What is the most efficient way to get a multinomial distribution (say for n=1 trial) in cython?
For example, I have three probabilities p0=0.1, p1=0.2, p2=0.7 (which sum to 1) and want to have x to be 0, 1, 2 with probability p0, p1, p2 respectively.
I tried
cimport numpy as np
import numpy as np
# the data types
cdef np.ndarray[double, ndim=1] p
cdef int x
rng = np.random.default_rng() # the random number generator from numpy
p = np.array([0.1,0.2,0.7]) # the probabilities
x = <int>(rng.multinomial(1, p, size=1).argmax(axis=-1)[0])
But this is very slow, since it has to use a lot of python code. Is there a faster way, which used a good random number generator?
(Side note: I use multinomial
instead of choice
from numpy since it has the issue of p only almost summing up to 1 due to rounding errors fixed.)

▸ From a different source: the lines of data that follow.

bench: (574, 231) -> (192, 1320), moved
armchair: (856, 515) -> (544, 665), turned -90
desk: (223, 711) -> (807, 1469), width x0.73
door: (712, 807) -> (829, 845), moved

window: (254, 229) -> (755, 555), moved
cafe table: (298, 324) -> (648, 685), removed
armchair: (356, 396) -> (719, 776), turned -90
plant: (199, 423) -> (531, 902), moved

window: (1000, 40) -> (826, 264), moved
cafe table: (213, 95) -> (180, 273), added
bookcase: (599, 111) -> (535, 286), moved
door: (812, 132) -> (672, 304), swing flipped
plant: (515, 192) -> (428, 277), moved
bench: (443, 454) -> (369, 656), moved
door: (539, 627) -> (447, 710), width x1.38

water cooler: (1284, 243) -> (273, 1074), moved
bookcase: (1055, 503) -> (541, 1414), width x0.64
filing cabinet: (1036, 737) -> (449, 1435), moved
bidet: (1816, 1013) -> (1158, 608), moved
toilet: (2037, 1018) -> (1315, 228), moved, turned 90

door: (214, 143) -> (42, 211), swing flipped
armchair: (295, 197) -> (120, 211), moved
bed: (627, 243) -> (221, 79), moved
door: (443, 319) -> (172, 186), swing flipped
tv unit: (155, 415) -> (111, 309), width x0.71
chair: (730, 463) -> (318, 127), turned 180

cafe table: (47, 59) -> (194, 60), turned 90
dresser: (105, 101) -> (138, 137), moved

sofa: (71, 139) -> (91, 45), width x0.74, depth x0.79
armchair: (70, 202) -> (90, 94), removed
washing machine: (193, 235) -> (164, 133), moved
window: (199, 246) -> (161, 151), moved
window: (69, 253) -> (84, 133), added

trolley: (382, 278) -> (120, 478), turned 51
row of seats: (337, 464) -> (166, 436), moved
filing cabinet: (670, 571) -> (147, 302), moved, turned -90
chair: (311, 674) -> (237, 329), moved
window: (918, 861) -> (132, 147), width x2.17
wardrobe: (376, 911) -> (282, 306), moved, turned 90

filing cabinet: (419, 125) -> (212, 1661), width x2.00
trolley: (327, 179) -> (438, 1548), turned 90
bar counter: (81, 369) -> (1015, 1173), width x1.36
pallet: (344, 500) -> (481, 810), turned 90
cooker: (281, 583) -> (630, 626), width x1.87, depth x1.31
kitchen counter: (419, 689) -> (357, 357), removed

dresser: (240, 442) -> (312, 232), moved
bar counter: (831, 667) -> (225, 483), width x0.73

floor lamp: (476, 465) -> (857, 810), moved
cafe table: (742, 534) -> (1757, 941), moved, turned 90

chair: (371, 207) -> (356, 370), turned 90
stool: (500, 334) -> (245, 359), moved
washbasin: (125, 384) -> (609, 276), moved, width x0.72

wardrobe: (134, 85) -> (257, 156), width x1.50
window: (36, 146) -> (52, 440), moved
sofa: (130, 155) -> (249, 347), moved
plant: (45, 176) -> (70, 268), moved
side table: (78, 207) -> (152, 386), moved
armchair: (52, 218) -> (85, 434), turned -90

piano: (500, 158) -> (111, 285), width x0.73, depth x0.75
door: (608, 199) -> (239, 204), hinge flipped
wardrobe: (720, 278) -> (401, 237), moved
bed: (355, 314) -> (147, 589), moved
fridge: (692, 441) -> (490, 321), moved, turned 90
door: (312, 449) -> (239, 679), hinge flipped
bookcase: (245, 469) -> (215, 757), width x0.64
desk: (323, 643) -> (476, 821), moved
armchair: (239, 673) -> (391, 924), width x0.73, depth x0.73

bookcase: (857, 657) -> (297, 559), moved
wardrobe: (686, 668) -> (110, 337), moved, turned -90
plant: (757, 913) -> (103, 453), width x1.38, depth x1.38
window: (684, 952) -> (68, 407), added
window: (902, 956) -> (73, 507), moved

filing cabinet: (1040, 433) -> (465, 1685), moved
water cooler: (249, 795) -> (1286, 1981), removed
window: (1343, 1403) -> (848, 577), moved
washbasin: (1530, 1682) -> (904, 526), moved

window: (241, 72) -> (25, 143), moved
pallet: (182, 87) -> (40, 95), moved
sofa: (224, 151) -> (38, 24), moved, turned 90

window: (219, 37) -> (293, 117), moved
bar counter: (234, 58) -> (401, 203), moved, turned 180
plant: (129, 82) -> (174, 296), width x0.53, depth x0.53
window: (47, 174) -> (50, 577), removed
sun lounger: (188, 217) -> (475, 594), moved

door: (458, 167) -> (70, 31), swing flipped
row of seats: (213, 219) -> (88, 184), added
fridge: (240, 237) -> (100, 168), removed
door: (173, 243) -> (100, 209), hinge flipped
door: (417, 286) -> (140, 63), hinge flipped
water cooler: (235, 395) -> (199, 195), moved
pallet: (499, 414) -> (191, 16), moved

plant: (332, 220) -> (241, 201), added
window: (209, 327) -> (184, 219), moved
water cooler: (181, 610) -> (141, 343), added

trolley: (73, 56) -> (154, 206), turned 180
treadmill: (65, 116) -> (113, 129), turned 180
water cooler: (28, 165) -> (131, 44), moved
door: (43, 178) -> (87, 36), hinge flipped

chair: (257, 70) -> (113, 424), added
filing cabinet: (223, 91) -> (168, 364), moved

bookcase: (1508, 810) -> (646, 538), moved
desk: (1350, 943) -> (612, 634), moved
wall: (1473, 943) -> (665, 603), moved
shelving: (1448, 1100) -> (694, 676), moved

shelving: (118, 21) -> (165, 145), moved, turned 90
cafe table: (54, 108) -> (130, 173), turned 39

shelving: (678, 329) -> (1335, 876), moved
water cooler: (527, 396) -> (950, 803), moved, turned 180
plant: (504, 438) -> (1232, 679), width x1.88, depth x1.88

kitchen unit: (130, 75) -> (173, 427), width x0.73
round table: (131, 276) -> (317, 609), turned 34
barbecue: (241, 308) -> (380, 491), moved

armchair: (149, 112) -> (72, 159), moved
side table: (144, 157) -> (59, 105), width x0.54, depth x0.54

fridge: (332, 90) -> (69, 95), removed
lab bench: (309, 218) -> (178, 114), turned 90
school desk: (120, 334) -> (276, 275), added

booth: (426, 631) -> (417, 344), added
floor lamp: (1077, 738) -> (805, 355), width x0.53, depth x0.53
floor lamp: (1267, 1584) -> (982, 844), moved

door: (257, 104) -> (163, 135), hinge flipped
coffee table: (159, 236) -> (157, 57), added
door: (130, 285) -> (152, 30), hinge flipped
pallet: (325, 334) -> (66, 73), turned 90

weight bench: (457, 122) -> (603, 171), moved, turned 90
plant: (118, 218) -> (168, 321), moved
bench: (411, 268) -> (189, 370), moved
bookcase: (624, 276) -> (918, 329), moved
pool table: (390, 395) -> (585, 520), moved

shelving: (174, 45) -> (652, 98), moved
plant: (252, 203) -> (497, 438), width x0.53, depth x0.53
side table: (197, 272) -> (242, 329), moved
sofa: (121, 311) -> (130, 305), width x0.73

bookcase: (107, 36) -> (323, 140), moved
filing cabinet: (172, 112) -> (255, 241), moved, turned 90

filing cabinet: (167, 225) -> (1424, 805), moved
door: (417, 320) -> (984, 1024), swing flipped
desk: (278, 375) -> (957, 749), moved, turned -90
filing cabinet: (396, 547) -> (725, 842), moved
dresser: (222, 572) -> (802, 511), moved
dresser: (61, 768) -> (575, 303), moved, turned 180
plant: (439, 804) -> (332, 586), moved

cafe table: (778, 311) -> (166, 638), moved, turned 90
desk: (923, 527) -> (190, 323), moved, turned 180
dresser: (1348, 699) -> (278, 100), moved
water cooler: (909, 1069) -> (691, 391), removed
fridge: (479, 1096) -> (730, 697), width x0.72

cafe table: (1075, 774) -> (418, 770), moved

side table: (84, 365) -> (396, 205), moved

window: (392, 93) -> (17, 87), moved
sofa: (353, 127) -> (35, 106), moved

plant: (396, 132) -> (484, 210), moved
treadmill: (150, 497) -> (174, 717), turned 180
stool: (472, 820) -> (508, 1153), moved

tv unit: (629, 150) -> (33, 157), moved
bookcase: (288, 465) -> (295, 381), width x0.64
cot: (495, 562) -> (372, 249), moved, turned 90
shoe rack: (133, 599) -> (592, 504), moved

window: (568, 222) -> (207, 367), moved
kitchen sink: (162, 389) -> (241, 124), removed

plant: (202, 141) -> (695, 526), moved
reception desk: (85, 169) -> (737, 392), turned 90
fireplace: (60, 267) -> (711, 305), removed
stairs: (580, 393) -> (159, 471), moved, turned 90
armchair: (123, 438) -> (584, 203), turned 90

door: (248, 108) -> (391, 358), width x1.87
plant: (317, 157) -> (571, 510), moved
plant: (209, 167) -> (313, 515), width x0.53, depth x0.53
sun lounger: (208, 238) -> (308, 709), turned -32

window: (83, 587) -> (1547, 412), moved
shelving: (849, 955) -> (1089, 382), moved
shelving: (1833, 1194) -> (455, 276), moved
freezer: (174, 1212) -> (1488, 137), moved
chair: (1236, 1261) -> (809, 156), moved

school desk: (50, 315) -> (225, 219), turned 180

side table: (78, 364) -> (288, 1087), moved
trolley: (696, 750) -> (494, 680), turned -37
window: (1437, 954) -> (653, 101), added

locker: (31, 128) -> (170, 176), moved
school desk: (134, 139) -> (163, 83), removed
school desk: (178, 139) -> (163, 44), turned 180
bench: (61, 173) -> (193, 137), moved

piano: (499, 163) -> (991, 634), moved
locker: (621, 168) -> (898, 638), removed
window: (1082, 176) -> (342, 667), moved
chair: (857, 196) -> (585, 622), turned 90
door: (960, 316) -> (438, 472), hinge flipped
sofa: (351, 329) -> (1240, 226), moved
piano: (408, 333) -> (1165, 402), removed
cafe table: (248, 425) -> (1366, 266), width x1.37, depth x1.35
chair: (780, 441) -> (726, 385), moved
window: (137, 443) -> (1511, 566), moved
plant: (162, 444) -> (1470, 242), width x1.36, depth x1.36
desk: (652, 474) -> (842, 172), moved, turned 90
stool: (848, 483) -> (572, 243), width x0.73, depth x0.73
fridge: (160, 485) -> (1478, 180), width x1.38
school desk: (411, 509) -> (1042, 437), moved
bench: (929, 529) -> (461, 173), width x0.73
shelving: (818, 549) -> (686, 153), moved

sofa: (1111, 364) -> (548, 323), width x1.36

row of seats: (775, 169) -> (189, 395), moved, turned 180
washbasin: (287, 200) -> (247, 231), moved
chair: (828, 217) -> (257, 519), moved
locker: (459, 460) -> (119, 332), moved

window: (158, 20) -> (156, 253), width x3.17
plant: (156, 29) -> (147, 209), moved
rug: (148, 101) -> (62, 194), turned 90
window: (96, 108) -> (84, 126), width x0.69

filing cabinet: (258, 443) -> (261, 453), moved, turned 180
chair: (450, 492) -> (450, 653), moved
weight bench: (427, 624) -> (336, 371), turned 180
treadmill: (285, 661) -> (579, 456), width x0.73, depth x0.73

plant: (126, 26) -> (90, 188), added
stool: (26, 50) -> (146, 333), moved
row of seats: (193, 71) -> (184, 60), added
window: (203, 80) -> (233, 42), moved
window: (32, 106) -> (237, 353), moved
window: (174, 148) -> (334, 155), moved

My solution is based on (1) implementing a Bernoulli trial (2) nesting those trials. In this example, I do it for 4 probabilities. As suggested by @peter-o, I use weights instead of probabilities in the arguments.
I am open to better suggestions / improvements.
from libc.stdlib cimport rand,srand, RAND_MAX
# this does a bernoulli trial.
# output 0 w/ pr l_0/(l_0+l_1)
# output 1 w/ pr l_1/(l_0+l_1)
cpdef int multinomial2(int l_0,int l_1):
cdef int draw
cdef double nom
cdef double denom
cdef double factor = (l_0+l_1)/<double>(l_0)
nom = rand()
denom = RAND_MAX
draw = <int>(nom*1.0/denom *factor)
print(draw)
if(draw<1):
return 0
else:
return 1
# nest bernoulli trials
cpdef int multinomial4(int l_0,int l_1,int l_2,int l_3):
cdef int x1
cdef int ret
if(multinomial2(l_0+l_1,l_2+l_3)==0):
if(multinomial2(l_0,l_1)==0):
return 0
else:
return 1
else:
if(multinomial2(l_2,l_3)==0):
return 2
else:
return 3
Add-on: A useful helper function to seed the random number generator:
# seed the rng
cpdef void rand_seed(int seed):
srand(seed)